--- Data excerpts Enclosed Below ---

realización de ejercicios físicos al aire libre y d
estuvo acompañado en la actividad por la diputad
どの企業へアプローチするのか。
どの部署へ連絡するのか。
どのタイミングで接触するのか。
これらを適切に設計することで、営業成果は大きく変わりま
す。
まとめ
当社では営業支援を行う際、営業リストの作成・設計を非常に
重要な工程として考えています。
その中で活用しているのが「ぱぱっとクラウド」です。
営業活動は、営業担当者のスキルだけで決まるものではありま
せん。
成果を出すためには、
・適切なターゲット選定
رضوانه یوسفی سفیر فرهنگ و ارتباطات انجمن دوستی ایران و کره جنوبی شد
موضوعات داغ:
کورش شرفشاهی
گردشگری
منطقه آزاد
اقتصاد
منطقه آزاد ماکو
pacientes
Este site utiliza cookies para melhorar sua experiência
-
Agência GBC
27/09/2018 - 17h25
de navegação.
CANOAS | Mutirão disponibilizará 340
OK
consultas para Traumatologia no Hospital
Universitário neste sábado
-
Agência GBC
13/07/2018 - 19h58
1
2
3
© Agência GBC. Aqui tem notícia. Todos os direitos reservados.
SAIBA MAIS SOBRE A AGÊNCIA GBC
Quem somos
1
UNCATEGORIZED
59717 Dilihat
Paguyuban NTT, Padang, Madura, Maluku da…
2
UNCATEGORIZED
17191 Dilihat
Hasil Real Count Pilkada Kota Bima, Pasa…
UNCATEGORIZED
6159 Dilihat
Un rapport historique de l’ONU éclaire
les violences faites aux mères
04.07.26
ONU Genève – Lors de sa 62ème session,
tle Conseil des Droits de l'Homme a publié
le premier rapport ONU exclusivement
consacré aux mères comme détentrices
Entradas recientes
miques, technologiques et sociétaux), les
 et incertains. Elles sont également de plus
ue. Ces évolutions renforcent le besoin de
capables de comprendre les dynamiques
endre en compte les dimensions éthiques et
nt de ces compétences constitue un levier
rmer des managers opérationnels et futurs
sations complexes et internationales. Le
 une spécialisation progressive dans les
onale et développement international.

--- End of Enclosed Data excerpts ---

Activity: Please identify each line in the records that contains the string "para" and copy those lines, treating uppercase and lowercase as different.

Response below:
Este site utiliza cookies para melhorar sua experiência
consultas para Traumatologia no Hospital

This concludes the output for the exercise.